Quelle bataille se livre Sous les constellations ? Fatigué de mon cœur ivre Et du cri des passions,

Lassé de lutter, de mordre Et de vaincre, j'aspirais, Dans l'apaisement de l'ordre, À des songes mesurés.

Sage et pur, oubliant celle, Dont la chevelure ainsi Qu'une eau vivante ruisselle Sur ma joie et mon souci,

Onde magnifique et noire Où le poète noierait Sa passion de la gloire, Son espoir et son regret,

Je voulais sous le feuillage De ce fabuleux été Écraser sur chaque page L'ombre chaude et la clarté,

Le trèfle rouge qui brûle, L'air qui dort, le bruit des eaux Aux rameaux du crépuscule Le tumulte des oiseaux,

Dans les ténèbres fleuries La lune, fruit d'un beau soir L'herbe humide des prairies Et l'azur sonore. — Espoir,

S'attaquant à la nature Le poète la pétrit Pour en faire l'œuvre où dure Le triomphe de l'esprit.

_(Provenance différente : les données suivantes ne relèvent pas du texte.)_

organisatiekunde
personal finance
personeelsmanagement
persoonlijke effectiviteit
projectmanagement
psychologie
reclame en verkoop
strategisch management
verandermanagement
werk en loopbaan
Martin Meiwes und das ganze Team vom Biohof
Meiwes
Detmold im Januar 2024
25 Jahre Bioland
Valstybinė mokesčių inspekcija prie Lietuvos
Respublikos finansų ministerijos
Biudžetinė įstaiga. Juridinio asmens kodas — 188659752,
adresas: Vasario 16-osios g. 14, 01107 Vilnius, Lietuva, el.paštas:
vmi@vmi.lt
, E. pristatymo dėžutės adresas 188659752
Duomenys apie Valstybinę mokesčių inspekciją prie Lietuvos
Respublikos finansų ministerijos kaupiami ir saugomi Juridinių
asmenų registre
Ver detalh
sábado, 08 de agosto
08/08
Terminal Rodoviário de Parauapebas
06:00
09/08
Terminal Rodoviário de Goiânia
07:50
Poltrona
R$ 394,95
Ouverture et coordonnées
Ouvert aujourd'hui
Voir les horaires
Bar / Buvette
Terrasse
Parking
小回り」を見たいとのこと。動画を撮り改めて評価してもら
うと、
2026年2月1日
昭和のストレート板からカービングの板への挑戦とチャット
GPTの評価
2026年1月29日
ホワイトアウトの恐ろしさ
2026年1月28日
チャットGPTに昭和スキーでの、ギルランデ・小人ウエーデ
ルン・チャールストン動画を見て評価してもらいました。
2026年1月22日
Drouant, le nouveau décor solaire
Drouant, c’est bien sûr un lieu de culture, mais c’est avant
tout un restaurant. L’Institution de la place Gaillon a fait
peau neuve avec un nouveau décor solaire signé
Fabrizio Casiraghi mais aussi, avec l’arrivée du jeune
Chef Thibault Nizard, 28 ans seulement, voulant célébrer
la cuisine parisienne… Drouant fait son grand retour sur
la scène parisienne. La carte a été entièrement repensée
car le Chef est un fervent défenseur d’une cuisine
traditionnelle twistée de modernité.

Mais quoi ! langoureuse celle, Dont la chevelure ainsi Qu'une eau vivante ruisselle Sur ma joie et mon souci,

Découvre sa gorge blanche Et féconde en voluptés, Sourit et vers moi se penche Dans l'ombre où je méditais.

Qu'est-ce ? Le monde chavire Comme un jeu de vains décors ; Elle est belle et je respire L'odeur lourde de son corps.

Vignes blanches de rosée, Peupliers jaunes et verts, Sa main sur mes yeux posée Me dérobe l'univers.